Financial Express, India
Fiction and fact: an IBSA pact
N Chandra Mohan
14 September 2006
IBSA will be a powerful bloc in south-south cooperation with echoes of ‘non-alignment’ in earlier times but from the economic point of view, IBSA is a little fictitious” was Union minister of state for commerce Jairam Ramesh’s reported take on this regional formation that includes India-Brazil-South Africa just ahead of Prime Minister Manmohan Singh’s visit to Brazil and Cuba to attend an IBSA and NAM summit. But, contrary to the commerce minister’s scepticism, the IBSA summit bids fair to throw up exciting prospects.
With the multilateral WTO talks heading nowhere, India, Brazil and South Africa have to explore regional options to trade more with one another. True, existing volumes are low, but they are growing rapidly. India’s trade with Brazil has expanded from $200 million in 1998 to $3 billion this year. India’s trade with South Africa was $4 billion in 2005. Taking into account South Africa’s trade with Brazil, intra-IBSA trade is close to the targeted $10 billion. To raise it further, can an IBSA free trade agreement (FTA) be far behind?
For all the enthusiasm for such pacts, the recent work of Research and Information System for the non-aligned and other developing countries (RIS) cautions that a trilateral FTA may not be feasible, as Brazil and South Africa are already members of customs unions (Mercosur and SACU respectively) and are bound to maintain common external tariffs with other partners. The way forward is to consider an IBSA free trading arrangement between India-Mercosur-SACU, and create a framework for trade on a preferential basis, besides giving access to other members of these customs unions.
While forging a trilateral FTA or comprehensive economic partnership is easy, intra-IBSA trade and investments are unlikely to rise without better connectivity. The sheer geographical distance between Brazil, South Africa and India is a constraint with transportation costs accounting for more than 12% of the value of trade between India and Brazil, according to RIS. The low trading volume makes this business unattractive to shipping firms. Our Union Cabinet has approved a proposal to promote IBSA shipping links. Direct air links are also imperative.

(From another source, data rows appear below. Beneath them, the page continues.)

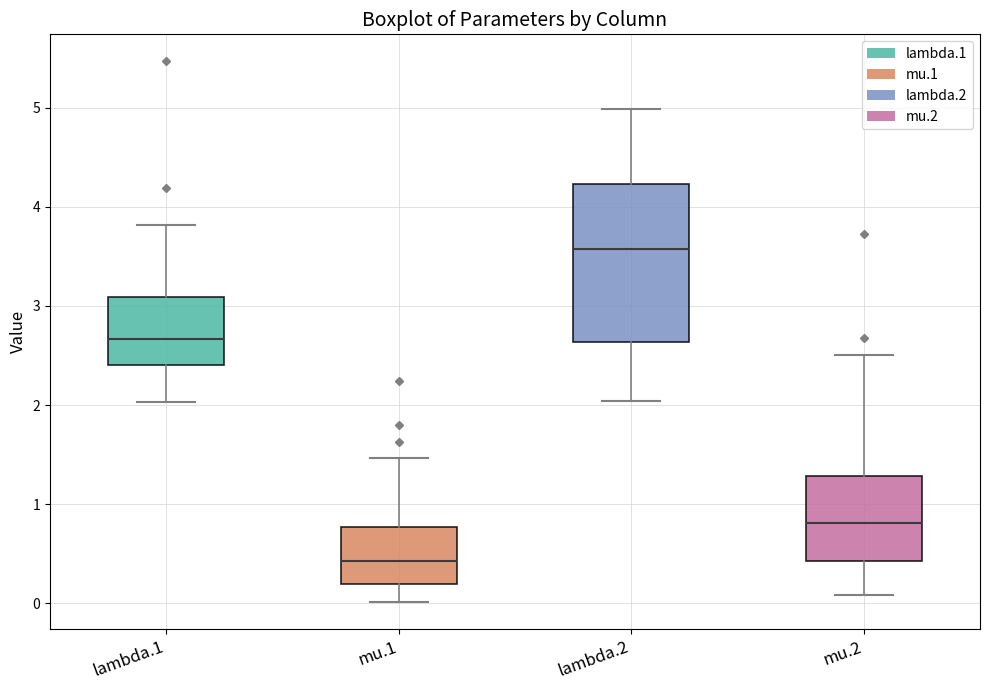

Which box's median line is the highest?

lambda.2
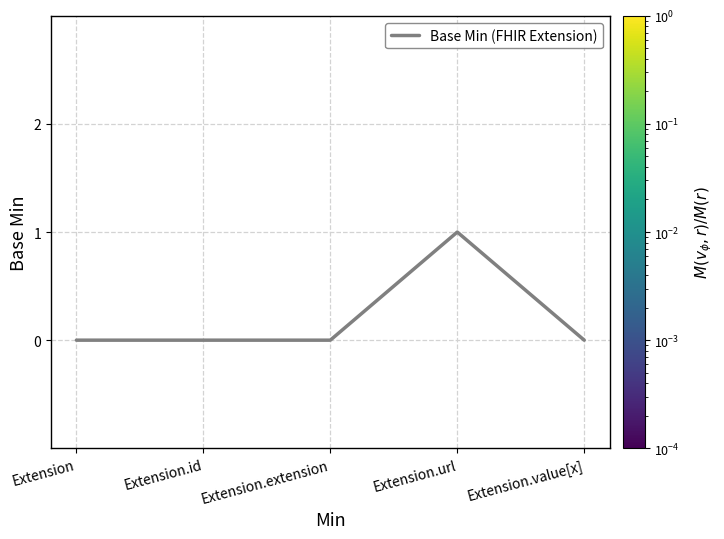

True or false: the data has more than 0 interior local peaks.

True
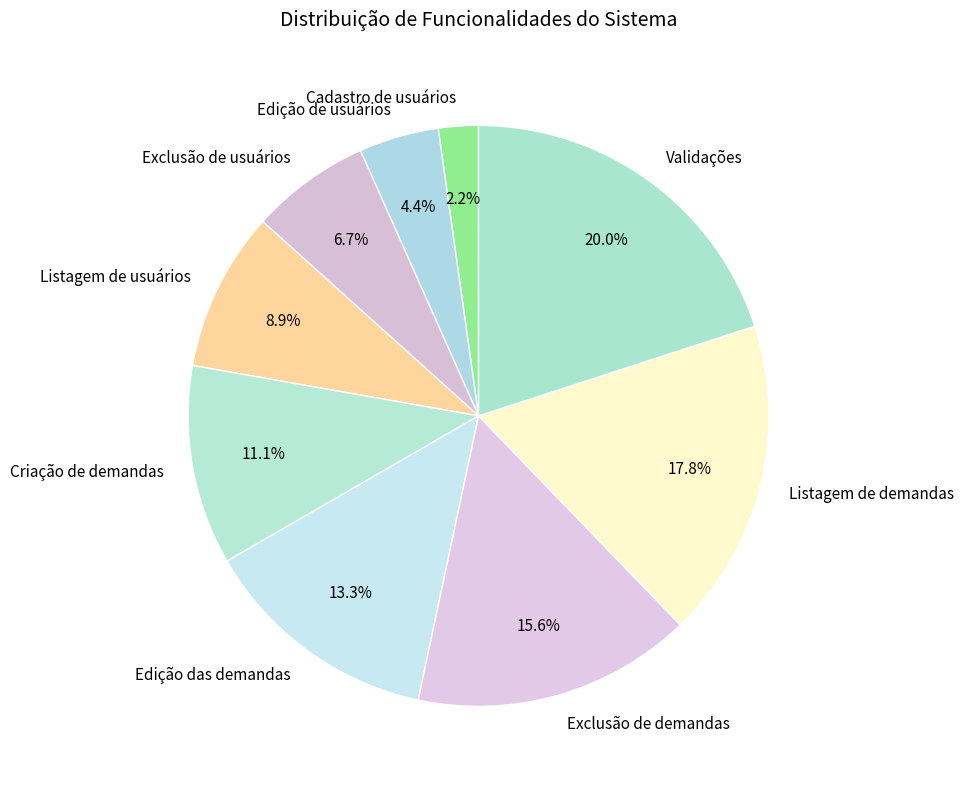

To the nearest percent, what is the average slice percentage?

11%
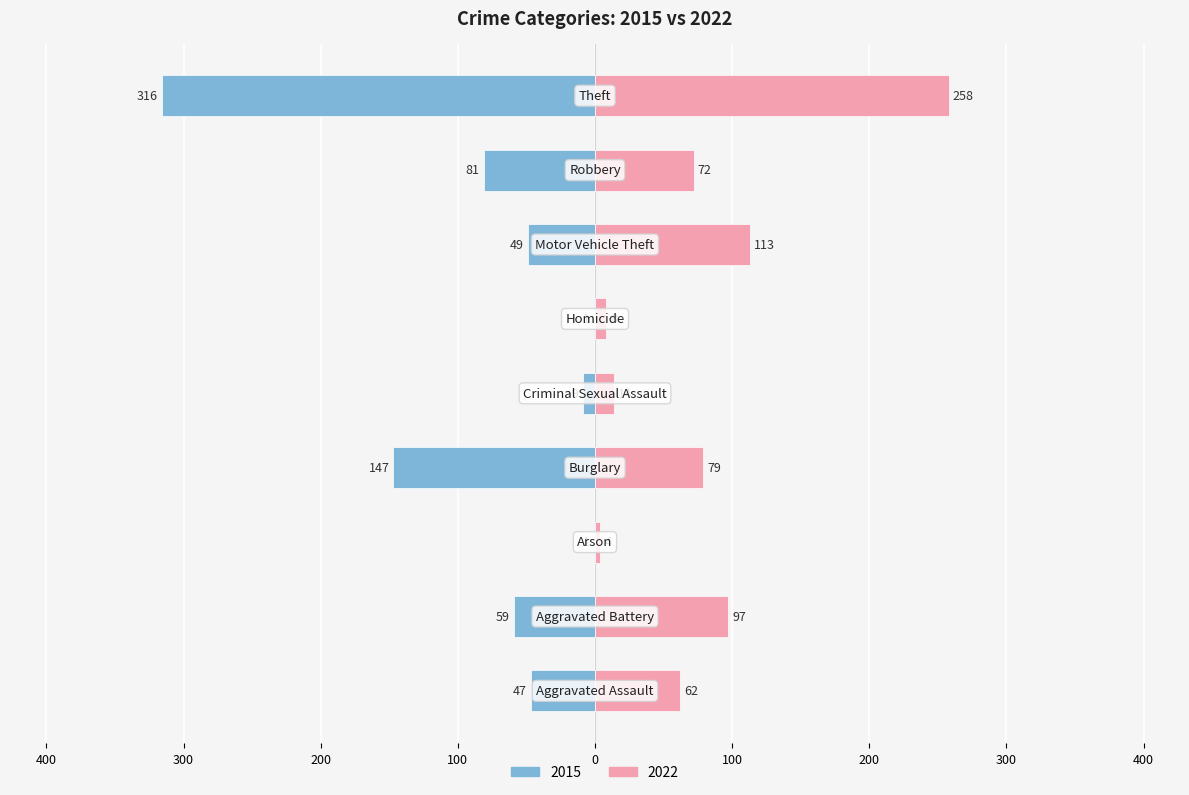

What are all the series names shown in the legend?

2015, 2022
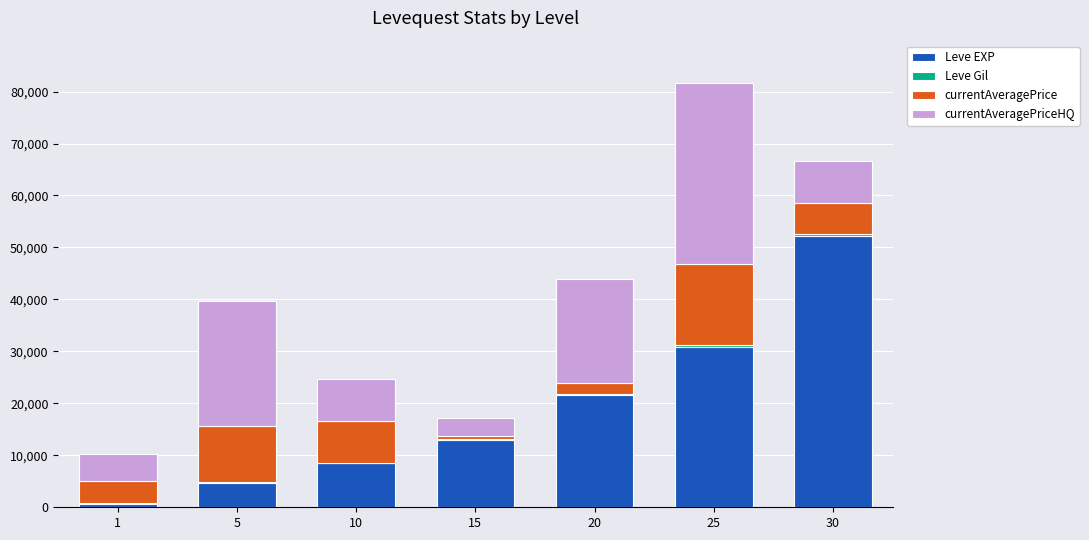

At which category is the sum across all series the highest?

25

The exciting prospects for trilateral cooperation include sharing of expertise in energy, transportation and IT. Brazil can extend cooperation on ethanol production while tapping India’s prowess in solar photovoltaics and IT. South Africa has expertise in coal liquefaction. Similarly, there is scope for cooperation between South Africa and India in gold, gems and jewellery. IBSA can thus synergise its complementarities to forge a market for 1.2 billion people, $1.8 trillion of GDP and trade worth $600 billion.